We covered this last year: queer fans of color are often told to choose between our identities as fans, as queer people/women, as people of color. We are not allowed to be fans that demand and receive the same treatment as others. We’re othered within fandom until we can be useful… usually by upholding what is an increasingly overt white supremacist status quo in nominally queer spaces. If we speak up and speak out against racist behaviors or fanworks, that gives the rest of fandom carte blanche to harass us until we leave, or worse.

Journalism and scholarship exist that cover some appearances of “alt-right” radicalization in fandom . However, next to none of it outside of my own and that of Dr. Rukmini Pande’s work looks at the way queer/feminist fandom is in the middle of a white supremacist radicalization where racist behavior and content get disguised as progressive because they’re in service of surface-level feminism/pro-queer and kink. 

Under these radical ideologies masked as progressive politics, it is feminist to frame John Boyega as a potential rapist and abuser over a joke about his pairing in Star Wars. It’s feminist for those same fans to go after Rahul Kohli and promise to blacklist him. It’s feminist to defend white women’s desire in fandom by harassing fans of color off of the internet.People are openly being violently racist to fans of color, and they have the nerve to think they’re somehow better than “dudebros” in fandom. Even as they use the same co-opted social justice language in order to claim that it’s not racism, it’s about censorship in fandom.

We’re witnessing this phenomenon online, and we have to name it, to document it, if we ever want to make a path through it. We’re watching people of color be called “entitled” and “privileged” for wanting a fandom space branded as the Archive of OUR Own to live up to that for all of us. We are actively positioned as viruses infecting fandom, as anti fans, accused of making problems where they didn’t exist, even though we have decades of fandom history that proves these queer/feminist spaces have never been good about race and racism. 

Something like #EndOTWRacism exists alongside the spirit of fandom activism that brought us Fandom Trumps Hate, only this is a small movement asking fans to speak up and say something about how the OTW hasn’t lived up to the promises they made to make the fandom spaces they manage a little safer for fans of color.
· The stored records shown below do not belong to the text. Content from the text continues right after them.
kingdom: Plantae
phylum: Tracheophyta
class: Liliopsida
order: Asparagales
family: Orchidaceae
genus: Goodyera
If we want the wider world to be better, then it’s okay to be an activist in fandom. But the second fans of color want fandom itself to be better, to let us have more equal treatment and fewer double standards, then we’re outsiders, antis, and bullies? Okay. Sure.

It is deeply frustrating and disheartening to watch people tell us that fans of color don’t matter more than racist content and behavior in fandom. Fans of color deserve better, and gently demanding it from a single fandom space that promised to do so but keeps dragging its heels isn’t anti-fandom. It’s our right to speak up and be heard. If you’ve got a problem with that, yes even if you’re a POC too, you just might be racist. Work on that, perhaps, but get out of the way while you do.